EXCERPTED DATA:
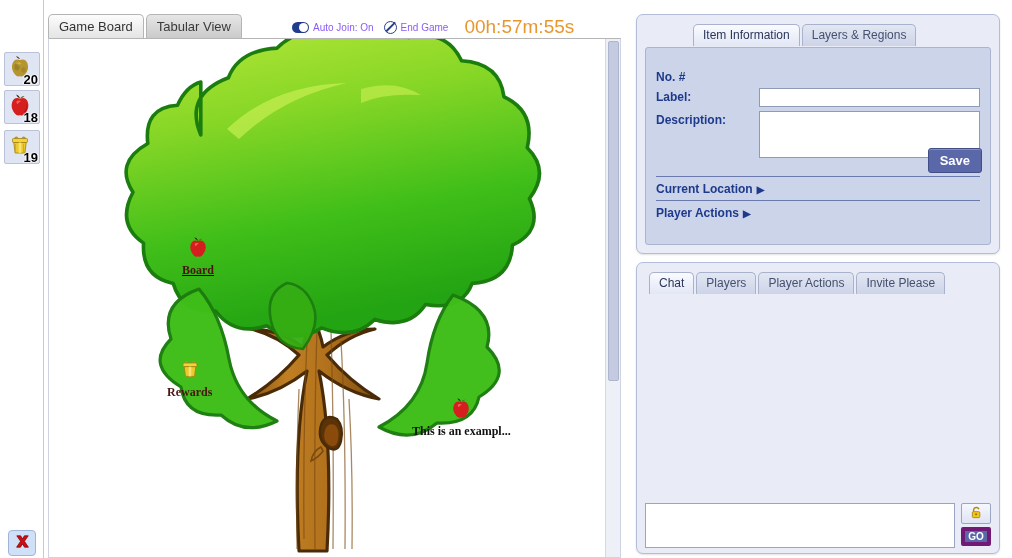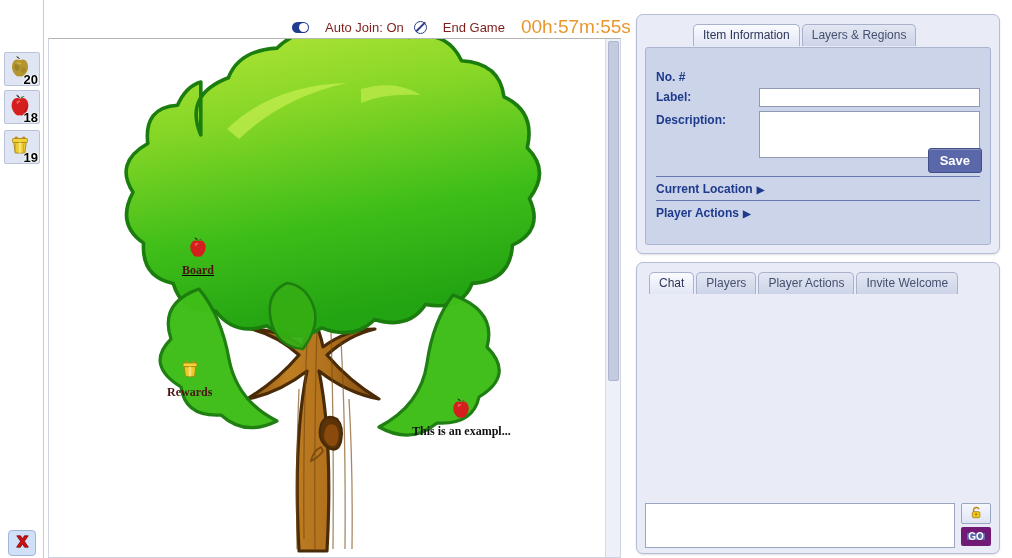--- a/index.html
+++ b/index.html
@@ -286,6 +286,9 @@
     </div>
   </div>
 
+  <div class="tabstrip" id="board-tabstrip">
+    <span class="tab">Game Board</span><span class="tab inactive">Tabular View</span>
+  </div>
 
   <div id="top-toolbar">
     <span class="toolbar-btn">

WHAT IS REQUIRED:
The records above, minus their pictures, are to be returned verbatim.

RESPONSE:
--- a/index.html
+++ b/index.html
@@ -286,6 +286,9 @@
     </div>
   </div>
 
+  <div class="tabstrip" id="board-tabstrip">
+    <span class="tab">Game Board</span><span class="tab inactive">Tabular View</span>
+  </div>
 
   <div id="top-toolbar">
     <span class="toolbar-btn">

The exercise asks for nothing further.